▶ [EXCERPT]

>>>

As Merry As Possible?

I got roped into participating in this year’s Secret Santa festivities at work. I didn’t want to participate, again, in adhering to my anti-holiday stance, but I guess it wasn’t optional. At least, it wasn’t optional for me. Cristina made me participate and I’m seldom ever in a position to tell her “No”.

Call it luck, fortune, or maybe even God’s will, but when it was said and done, I drew Gloria’s name. I knew exactly where I was going to go with her gift, seemingly from the moment I learned that she was my person.

Gloria and I have worked together for much of the past decade. She had briefly left the office to take another position in another building, though she was still with the same department. She returned to the office just over a year ago, this time in a lead position (meaning, one notch below from being a supervisor), and for the most part, she’s settled back in nicely. Gloria’s return wasn’t necessarily celebrated when it was announced and even when she physically returned to the office and was assigned a cubicle, people still seemed to question the move from afar. I’m not a betting man, but if I had to put money on it, I’d say that roughly half of the office didn’t like her during her first go-round and it’s safe to guess that half of the current office still doesn’t like her now.

Gloria is very direct and to-the-point. She’s very much of the no-nonsense mentality, though that is not to say that she doesn’t have a sense of humor. She gets my sense of humor, which for me, goes a long way. She speaks well, just like I do, and she’s smart. We’ve always gotten along and so when it was announced that she would be coming back to our office, I didn’t cringe or otherwise wish that it wasn’t happening. I suppose I embraced it, though I knew that she would be returning to a work environment where she already had her fair share of detractors, as well as new detractors in the waiting. Even as I write this, I’m sure that indeed, half of the office does not like her. The beauty of Gloria is that she couldn’t care less about the number of people who dislike her. I’m the same way. I don’t care if people don’t like me. Birds of a feather flock together, I suppose. Screw third-party perspective.

Gloria had a particularly tough year in 2024. Back towards the end of May and in the blink of an eye, her world changed forever. Gloria’s oldest child and only daughter was tragically struck and killed by a drunk driver as her daughter legally crossed an intersection. Her daughter was pronounced dead at the scene. In the six-plus months since her daughter’s untimely death, Gloria remains in mourning. She still has not yet returned to working her full-time schedule. Her schedule has been modified and she only works two days of the week, typically Wednesdays and Thursdays. If there’s one thing I know about Gloria, it’s that she can be stoic when she needs to be and like me, she can also put on a false front when it’s called for. Again, birds of a feather, you know.

<<<

▶ [A series of records]
>>>

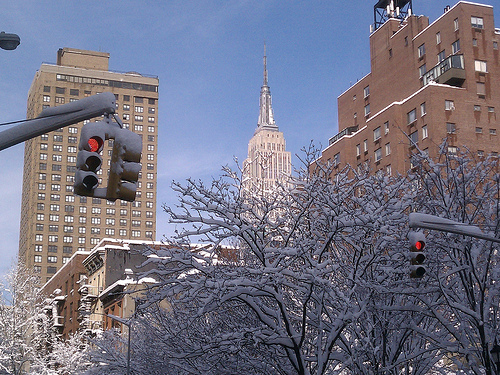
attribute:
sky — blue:
[201, 19, 291, 56]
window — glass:
[384, 139, 401, 162]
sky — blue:
[0, 1, 489, 226]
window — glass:
[407, 105, 422, 129]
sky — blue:
[306, 45, 360, 80]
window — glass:
[366, 114, 428, 166]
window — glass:
[32, 219, 49, 234]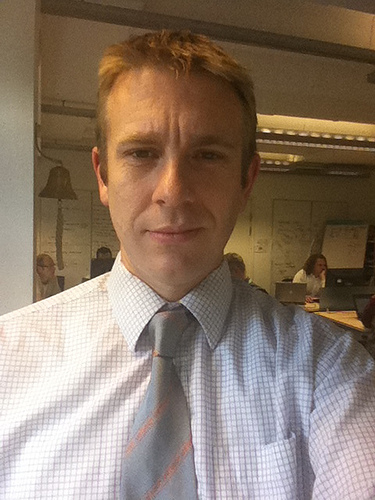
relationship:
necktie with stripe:
[119, 305, 198, 500] [138, 438, 196, 497]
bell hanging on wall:
[37, 165, 75, 200] [4, 3, 37, 311]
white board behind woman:
[268, 199, 346, 298] [288, 250, 334, 309]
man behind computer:
[0, 33, 375, 500] [84, 254, 115, 276]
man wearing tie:
[38, 40, 291, 307] [79, 288, 217, 498]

<<<

▶ [AIM]
Translate this sentence from the Secret Santa post into Spanish: "She gets my sense of humor, which for me, goes a long way."

▶ [TASK SOLUTION]
Ella entiende mi sentido del humor, lo cual, para mí, significa mucho.